# PROBLEM DESCRIPTION
Please reproduce the text of all the records below line for line, leaving out the pictures.

# RECORDED INFORMATION
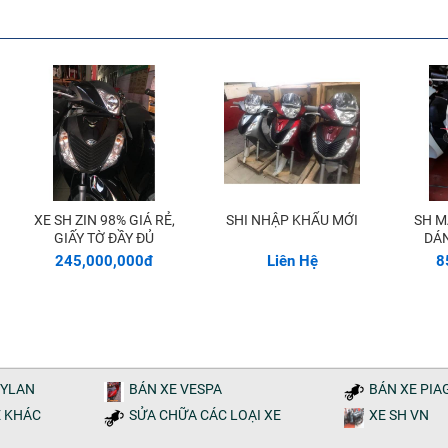
XE SH ZIN 98% GIÁ RẺ,
SHI NHẬP KHẨU MỚI
SH MÀU TRẮNG KIỂU
Thêm vào giỏ
GIẤY TỜ ĐẦY ĐỦ
DÁN
245,000,000đ
Liên Hệ
8
DYLAN
BÁN XE VESPA
BÁN XE PIA
E KHÁC
SỬA CHỮA CÁC LOẠI XE
XE SH VN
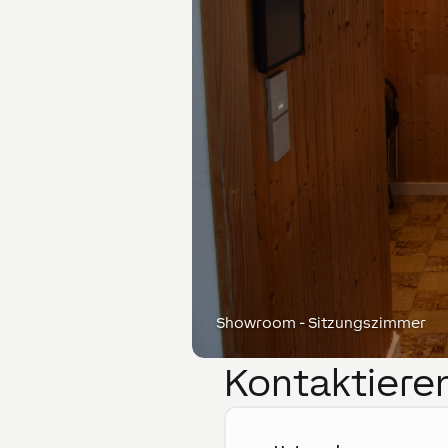
Showroom - Sitzungszimmer
Kontaktieren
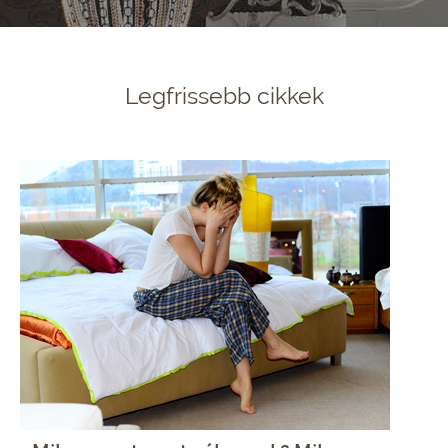
Legfrissebb cikkek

# WRITTEN RESPONSE
XE SH ZIN 98% GIÁ RẺ,
SHI NHẬP KHẨU MỚI
SH MÀU TRẮNG KIỂU
Thêm vào giỏ
GIẤY TỜ ĐẦY ĐỦ
DÁN
245,000,000đ
Liên Hệ
8
DYLAN
BÁN XE VESPA
BÁN XE PIA
E KHÁC
SỬA CHỮA CÁC LOẠI XE
XE SH VN
Showroom - Sitzungszimmer
Kontaktieren
Legfrissebb cikkek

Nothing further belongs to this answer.